#### [EXERCISE REQUIREMENTS]
Take the listing below and print exactly the lines starting at the line containing "防尘袋则把我的身体禁锢在了冰冷无空气流通的袋子中。即便我可以动，我也无法拉开" and ending at the line containing "我可以惊讶地察觉到，虽然我被折叠到一块，装进了纸箱子，但我的身体居然没有丝毫", both ends included, and no others.

#### [RECORD EXTRACTS]
---

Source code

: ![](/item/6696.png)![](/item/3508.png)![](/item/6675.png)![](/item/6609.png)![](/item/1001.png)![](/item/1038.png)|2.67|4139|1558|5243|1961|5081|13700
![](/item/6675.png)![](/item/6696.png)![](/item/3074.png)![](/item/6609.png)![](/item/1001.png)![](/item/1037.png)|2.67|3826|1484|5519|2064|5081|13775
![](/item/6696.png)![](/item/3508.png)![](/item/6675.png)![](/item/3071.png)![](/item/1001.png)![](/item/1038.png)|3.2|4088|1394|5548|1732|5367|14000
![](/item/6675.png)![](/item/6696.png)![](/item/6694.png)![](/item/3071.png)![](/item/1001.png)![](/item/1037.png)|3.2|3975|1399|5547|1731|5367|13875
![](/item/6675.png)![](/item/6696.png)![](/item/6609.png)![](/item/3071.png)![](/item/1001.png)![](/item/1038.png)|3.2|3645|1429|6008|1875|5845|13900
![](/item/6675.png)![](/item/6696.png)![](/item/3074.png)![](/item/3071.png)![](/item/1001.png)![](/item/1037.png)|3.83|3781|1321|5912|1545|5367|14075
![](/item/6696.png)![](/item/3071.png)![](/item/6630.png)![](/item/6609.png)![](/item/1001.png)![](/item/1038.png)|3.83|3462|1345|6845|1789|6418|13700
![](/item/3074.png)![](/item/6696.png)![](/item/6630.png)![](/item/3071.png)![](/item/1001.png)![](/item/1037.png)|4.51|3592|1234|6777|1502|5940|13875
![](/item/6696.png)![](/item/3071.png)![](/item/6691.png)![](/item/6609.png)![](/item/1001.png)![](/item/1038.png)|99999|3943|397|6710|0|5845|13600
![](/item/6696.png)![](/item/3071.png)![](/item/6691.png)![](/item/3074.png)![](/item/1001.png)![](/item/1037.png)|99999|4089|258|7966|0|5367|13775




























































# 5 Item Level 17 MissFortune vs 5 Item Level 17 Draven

---

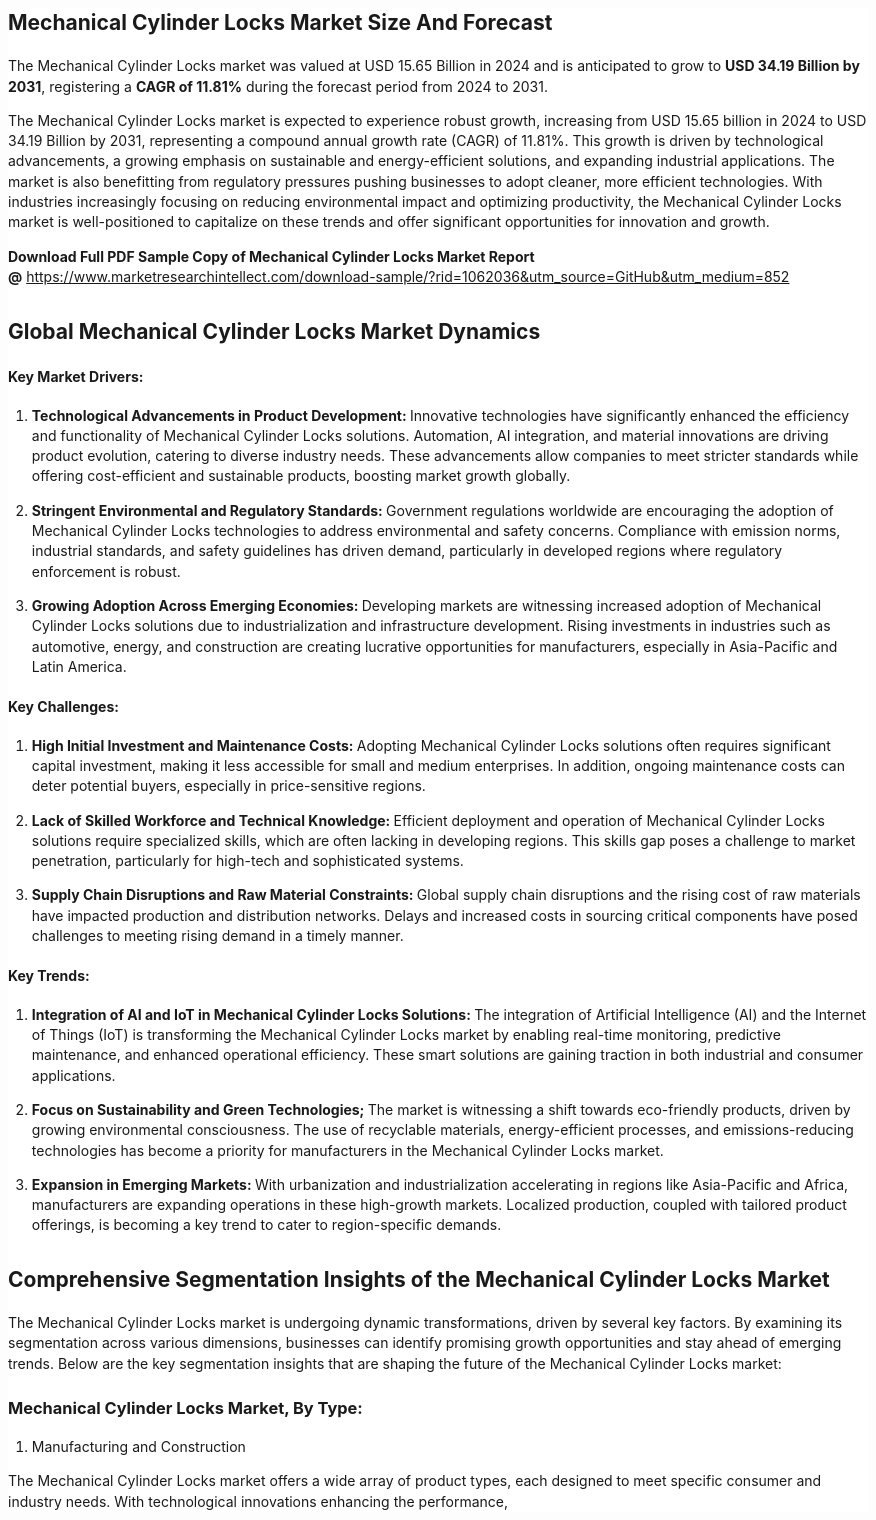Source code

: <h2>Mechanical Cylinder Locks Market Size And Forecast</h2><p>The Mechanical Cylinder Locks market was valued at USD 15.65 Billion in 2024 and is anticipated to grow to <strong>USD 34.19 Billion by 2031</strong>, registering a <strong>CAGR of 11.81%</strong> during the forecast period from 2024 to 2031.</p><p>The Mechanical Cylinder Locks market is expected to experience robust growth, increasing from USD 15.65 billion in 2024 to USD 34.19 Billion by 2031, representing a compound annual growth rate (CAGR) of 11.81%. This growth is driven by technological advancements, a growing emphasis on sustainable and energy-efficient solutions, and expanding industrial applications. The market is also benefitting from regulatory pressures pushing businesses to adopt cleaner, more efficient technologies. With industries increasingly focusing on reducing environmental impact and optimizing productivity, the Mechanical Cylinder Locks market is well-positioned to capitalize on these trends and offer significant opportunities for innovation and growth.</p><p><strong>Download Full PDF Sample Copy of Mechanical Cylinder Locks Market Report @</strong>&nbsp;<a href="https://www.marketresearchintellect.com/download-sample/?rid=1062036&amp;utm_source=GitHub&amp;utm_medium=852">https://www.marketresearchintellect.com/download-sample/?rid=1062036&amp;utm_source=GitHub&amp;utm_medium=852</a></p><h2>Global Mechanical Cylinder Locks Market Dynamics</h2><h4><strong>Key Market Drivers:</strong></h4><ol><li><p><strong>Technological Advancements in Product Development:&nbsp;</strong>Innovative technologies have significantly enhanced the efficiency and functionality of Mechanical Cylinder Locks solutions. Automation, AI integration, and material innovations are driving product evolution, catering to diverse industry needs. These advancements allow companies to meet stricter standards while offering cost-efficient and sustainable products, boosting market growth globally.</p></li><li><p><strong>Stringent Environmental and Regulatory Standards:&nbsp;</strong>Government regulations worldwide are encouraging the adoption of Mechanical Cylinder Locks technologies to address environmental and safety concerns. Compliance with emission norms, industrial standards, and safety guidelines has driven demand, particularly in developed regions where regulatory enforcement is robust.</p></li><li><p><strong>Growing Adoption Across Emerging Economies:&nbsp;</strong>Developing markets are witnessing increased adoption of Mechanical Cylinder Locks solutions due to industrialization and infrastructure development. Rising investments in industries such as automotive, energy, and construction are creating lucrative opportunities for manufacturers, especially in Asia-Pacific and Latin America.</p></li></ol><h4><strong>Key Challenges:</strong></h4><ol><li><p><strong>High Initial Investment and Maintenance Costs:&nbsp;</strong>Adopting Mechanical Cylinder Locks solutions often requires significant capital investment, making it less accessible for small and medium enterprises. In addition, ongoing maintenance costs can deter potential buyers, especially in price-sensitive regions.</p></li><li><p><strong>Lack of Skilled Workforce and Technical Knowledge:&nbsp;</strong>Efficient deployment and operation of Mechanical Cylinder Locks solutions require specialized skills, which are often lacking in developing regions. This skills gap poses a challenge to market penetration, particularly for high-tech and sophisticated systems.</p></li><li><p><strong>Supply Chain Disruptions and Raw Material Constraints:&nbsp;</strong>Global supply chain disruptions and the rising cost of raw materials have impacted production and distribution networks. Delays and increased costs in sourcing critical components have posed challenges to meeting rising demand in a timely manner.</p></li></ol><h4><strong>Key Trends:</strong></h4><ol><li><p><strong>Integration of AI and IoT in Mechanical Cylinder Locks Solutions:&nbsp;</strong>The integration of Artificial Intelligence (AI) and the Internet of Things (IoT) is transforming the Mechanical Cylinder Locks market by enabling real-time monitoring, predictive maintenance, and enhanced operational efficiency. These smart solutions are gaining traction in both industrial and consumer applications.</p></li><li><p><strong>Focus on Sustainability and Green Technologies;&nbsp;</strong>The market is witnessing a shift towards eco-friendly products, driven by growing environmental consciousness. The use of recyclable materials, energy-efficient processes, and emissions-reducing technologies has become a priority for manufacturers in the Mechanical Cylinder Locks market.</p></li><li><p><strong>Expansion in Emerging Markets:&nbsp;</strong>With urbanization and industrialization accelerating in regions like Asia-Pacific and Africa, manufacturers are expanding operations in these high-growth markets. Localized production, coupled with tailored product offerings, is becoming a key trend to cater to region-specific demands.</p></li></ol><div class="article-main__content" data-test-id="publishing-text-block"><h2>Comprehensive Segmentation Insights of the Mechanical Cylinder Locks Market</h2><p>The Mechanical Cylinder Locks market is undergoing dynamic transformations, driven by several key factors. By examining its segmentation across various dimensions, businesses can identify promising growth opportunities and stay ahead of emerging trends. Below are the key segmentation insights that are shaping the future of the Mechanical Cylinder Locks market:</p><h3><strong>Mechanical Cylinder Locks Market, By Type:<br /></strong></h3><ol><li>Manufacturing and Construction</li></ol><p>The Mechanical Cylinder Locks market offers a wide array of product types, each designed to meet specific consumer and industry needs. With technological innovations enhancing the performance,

---

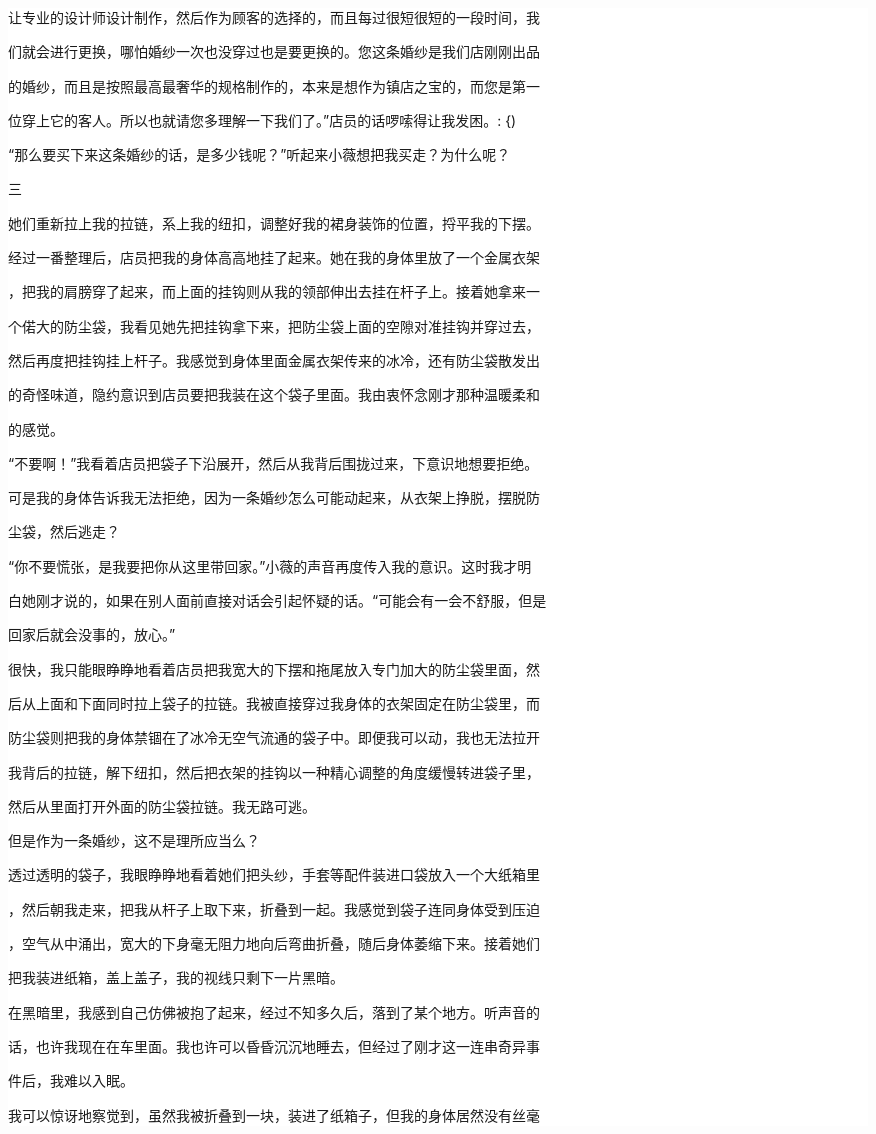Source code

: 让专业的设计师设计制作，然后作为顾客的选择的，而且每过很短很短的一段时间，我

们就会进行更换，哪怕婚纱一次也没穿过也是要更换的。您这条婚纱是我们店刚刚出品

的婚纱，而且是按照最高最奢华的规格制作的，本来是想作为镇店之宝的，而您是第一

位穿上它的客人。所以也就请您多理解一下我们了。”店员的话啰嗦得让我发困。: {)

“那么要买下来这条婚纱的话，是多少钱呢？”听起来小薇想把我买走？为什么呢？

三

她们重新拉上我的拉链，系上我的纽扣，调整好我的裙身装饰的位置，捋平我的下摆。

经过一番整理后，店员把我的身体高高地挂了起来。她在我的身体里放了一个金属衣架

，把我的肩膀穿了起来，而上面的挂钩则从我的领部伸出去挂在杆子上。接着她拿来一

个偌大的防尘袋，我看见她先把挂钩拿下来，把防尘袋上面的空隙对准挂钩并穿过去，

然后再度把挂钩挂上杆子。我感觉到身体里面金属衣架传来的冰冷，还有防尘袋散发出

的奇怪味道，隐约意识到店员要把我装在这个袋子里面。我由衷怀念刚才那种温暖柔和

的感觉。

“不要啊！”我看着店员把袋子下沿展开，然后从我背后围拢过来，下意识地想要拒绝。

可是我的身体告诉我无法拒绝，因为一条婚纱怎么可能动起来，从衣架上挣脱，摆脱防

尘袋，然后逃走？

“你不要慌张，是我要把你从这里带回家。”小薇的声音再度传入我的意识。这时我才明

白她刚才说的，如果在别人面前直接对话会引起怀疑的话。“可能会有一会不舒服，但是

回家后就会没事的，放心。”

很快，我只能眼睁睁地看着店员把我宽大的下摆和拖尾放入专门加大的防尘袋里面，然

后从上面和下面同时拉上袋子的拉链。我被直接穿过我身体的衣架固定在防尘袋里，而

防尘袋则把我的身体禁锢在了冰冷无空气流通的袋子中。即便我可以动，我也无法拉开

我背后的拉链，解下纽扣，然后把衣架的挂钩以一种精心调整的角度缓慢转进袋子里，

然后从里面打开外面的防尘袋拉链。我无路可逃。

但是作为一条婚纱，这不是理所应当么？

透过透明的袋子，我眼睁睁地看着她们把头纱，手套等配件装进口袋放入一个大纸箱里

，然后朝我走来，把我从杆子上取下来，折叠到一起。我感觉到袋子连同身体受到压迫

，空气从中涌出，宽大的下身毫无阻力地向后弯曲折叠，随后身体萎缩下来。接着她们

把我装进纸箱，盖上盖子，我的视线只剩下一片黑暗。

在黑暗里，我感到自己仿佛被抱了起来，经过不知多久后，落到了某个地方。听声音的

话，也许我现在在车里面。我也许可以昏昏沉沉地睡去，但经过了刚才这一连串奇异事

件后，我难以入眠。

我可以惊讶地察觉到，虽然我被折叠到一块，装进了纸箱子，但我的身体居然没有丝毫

---

#### [EXERCISE RESPONSE]
防尘袋则把我的身体禁锢在了冰冷无空气流通的袋子中。即便我可以动，我也无法拉开

我背后的拉链，解下纽扣，然后把衣架的挂钩以一种精心调整的角度缓慢转进袋子里，

然后从里面打开外面的防尘袋拉链。我无路可逃。

但是作为一条婚纱，这不是理所应当么？

透过透明的袋子，我眼睁睁地看着她们把头纱，手套等配件装进口袋放入一个大纸箱里

，然后朝我走来，把我从杆子上取下来，折叠到一起。我感觉到袋子连同身体受到压迫

，空气从中涌出，宽大的下身毫无阻力地向后弯曲折叠，随后身体萎缩下来。接着她们

把我装进纸箱，盖上盖子，我的视线只剩下一片黑暗。

在黑暗里，我感到自己仿佛被抱了起来，经过不知多久后，落到了某个地方。听声音的

话，也许我现在在车里面。我也许可以昏昏沉沉地睡去，但经过了刚才这一连串奇异事

件后，我难以入眠。

我可以惊讶地察觉到，虽然我被折叠到一块，装进了纸箱子，但我的身体居然没有丝毫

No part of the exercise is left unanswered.